I read The Object of My Affection when it came out, grew tired of the wise-cracking self-deprecating narrator well before book's end and have no confidence I'd get past the first chapter on a re-read. Blurbs by Mr Kite Runner and PW warnings of the "overly sentimental" make me leery of the Greer. And though I have some interest in being exposed to the E. Lynn Harris phenomenon, I have no interest in shelling out big bucks in hard times for a deluxe hardbound edition.

That leaves me with Mack Friedman's Setting the Lawn on Fire, with blurbs I can believe in and a favorable memory of the selection from it we read in Between Men a year ago. Plus The Pilgrim Hawk, Queen Lucia, and Wicked (all by writers we haven't read). Oh yes, and of course, Barry McCrea's The First Verse. Please give that your most serious consideration.

Hedgerows

We didn't discuss Thom Gunn's "A Sketch of the Great Dejection," a pity since it's cardinal to the collection. And I wondered how others understood its beginning "Having read the promise of the hedgerow / the body set out anew on its adventures." What on earth is the promise of the hedgerow? At first I thought he might as well have been speaking of hedgehogs! The persona persists through his slough of despond having been promised love and imagination … from the hedgerow, or at least, at the hedgerow, as a starting point. I wonder if we're to recall those lines from Wordsworth's "Tintern Abbey"

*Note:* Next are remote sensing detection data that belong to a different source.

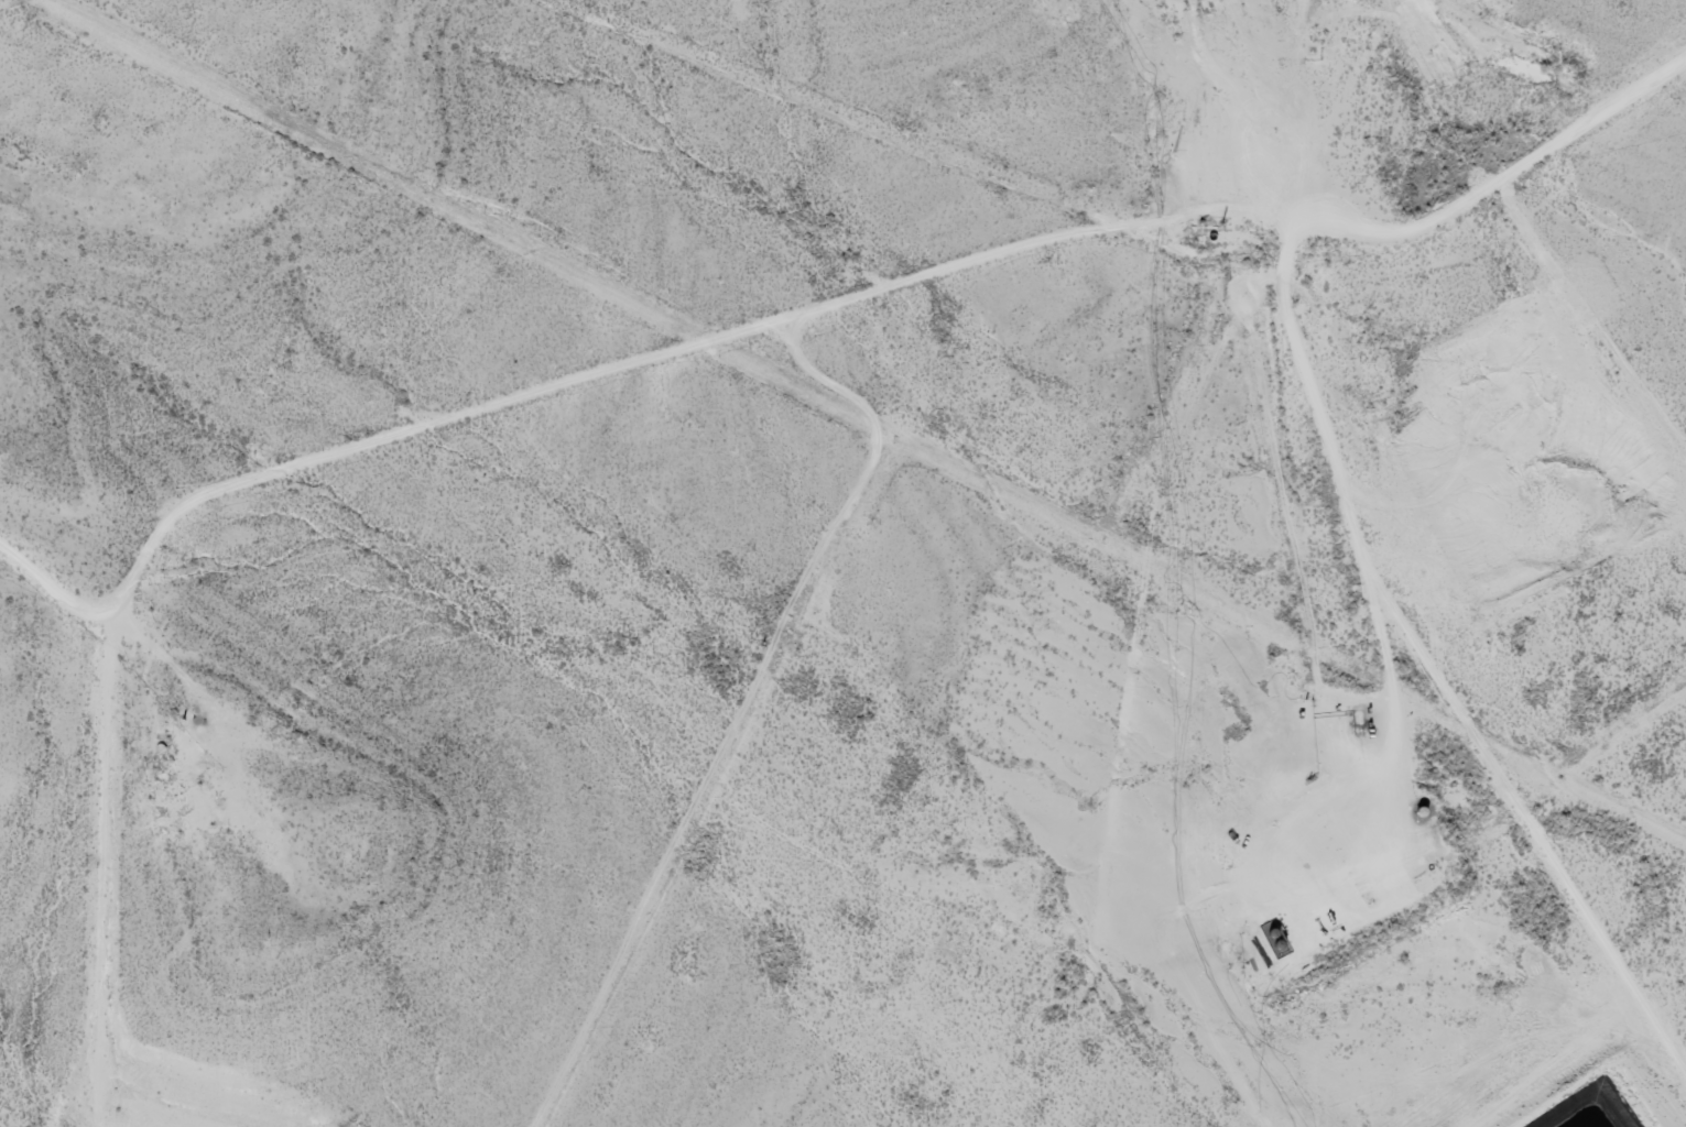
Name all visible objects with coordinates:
road: (11, 3)
road: (1098, 201)
road: (1085, 688)

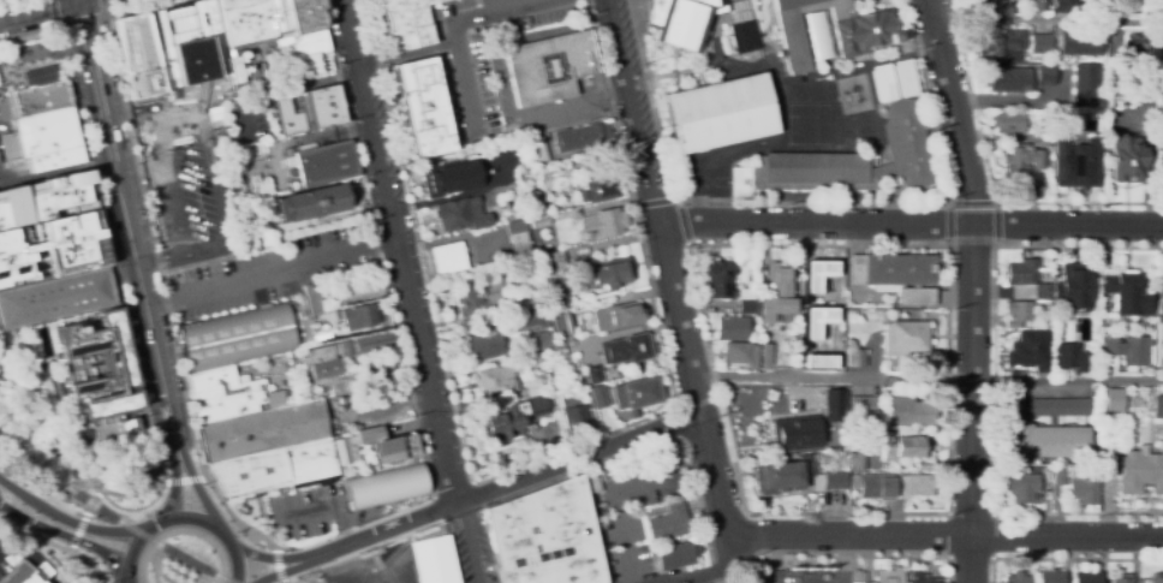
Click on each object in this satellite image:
building: (1041, 3)
building: (1065, 4)
road: (133, 7)
road: (34, 8)
building: (305, 16)
building: (279, 19)
road: (72, 21)
building: (261, 21)
building: (525, 21)
building: (680, 22)
building: (244, 23)
building: (227, 24)
building: (408, 24)
road: (1047, 24)
road: (455, 25)
building: (866, 36)
building: (743, 37)
building: (214, 39)
building: (1079, 43)
building: (1001, 44)
building: (1040, 44)
building: (189, 45)
building: (302, 46)
building: (1136, 48)
building: (163, 51)
building: (146, 54)
building: (128, 59)
building: (552, 69)
building: (308, 70)
building: (1160, 72)
building: (1046, 75)
building: (38, 77)
building: (901, 79)
building: (1010, 80)
building: (881, 84)
building: (1086, 85)
building: (40, 100)
building: (306, 101)
road: (571, 107)
building: (424, 109)
building: (721, 114)
building: (311, 120)
building: (1009, 122)
building: (1088, 124)
building: (47, 127)
building: (1046, 133)
building: (580, 137)
building: (1162, 140)
building: (1044, 141)
building: (536, 150)
building: (53, 156)
building: (1128, 160)
building: (845, 162)
building: (1022, 163)
building: (1081, 163)
building: (326, 164)
road: (212, 174)
road: (170, 180)
building: (450, 180)
road: (992, 183)
parking lot: (187, 187)
road: (651, 188)
building: (599, 190)
road: (676, 200)
building: (45, 201)
road: (813, 203)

                                                Once again I see
These hedgerows, hardly hedgerows, little lines
Of sportive wood run wild:


"sportive" and "running wild" certainly seem appropriate for our adorer of "the risk that made robust."

Playing the Sing-Song Card

It's no trump. Sometimes verse that is too metrically regular is a blemish, sometimes it's just what you want. Witness nursery rhymes, Donald Hall's Goatfoot par excellence (cf Milktongue and Twinbird). Or, if that's too childish—Jack not wishing to be christened "along with other babies," as we'll read next month—consider the third part of Auden's "In Memory of W.B. Yeats," which begins

Earth receive an honoured guest;
William Yeats is laid to rest:
Let the Irish vessel lie
Emptied of its poetry.


continuing similarly for eight more stanzas. In other words, metrical regularity is also desirable in a chant. (It's a droll peculiarity of contemporary poets that even when they deprecate meter they'll boringly chant their "plainsong" to the crack of doom!)

And now a little story illustrating the virtues of practical intelligence. Years ago I was a stage manager for a production of Yeats' "On Baile's Strand." The casting is nearly all male, warriors and chieftains like Cuchulain and Conchubar. But in the middle of the play some women are brought in to sing a rhyme that will drive out deceit and keep men's oaths. The spell is some forty lines and ends

Therefore in this ancient cup
May the sword-blades drink their fill
Of the home-brew there, until
They will have for masters none
But the threshold and hearthstone.


We were having the women read together sometimes, sometimes apart. On one run-through, one of the women read the last five lines. She … actually all of them were education majors, in English, and were quite insistent on their "knowing" that one shouldn't stop at the end of a line if the sense carried forward (what Touchstone might call the Enjambment Expeditious). I objected that this would break the spell. We were disputing over such matters when the director simply re-assigned the women's parts so that they all read the last five lines together. Voilà! Speaking together, like good horses in train, they read metrically and comfortably paused at each line's end.